◆ **What you need to do**
Print the lines of text in the material below exactly as they appear, in order, leaving out the pictures.

--- Supplied entries ---

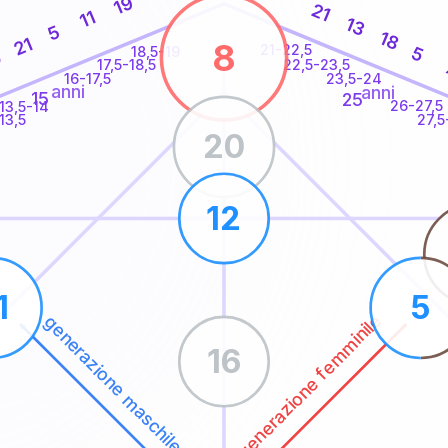
19
21
11
13
5
18
21
8
21-22,5
5
18,5-19
0
22,5-23,5
17,5-18,5
16-17,5
23,5-24
anni
anni
15
25
26-27,5
13,5-14
13,5
27,5
20
12
1
5
generazione femminile
generazione maschile
16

---

◆ **Output of the task**
19
21
11
13
5
18
21
8
21-22,5
5
18,5-19
0
22,5-23,5
17,5-18,5
16-17,5
23,5-24
anni
anni
15
25
26-27,5
13,5-14
13,5
27,5
20
12
1
5
generazione femminile
generazione maschile
16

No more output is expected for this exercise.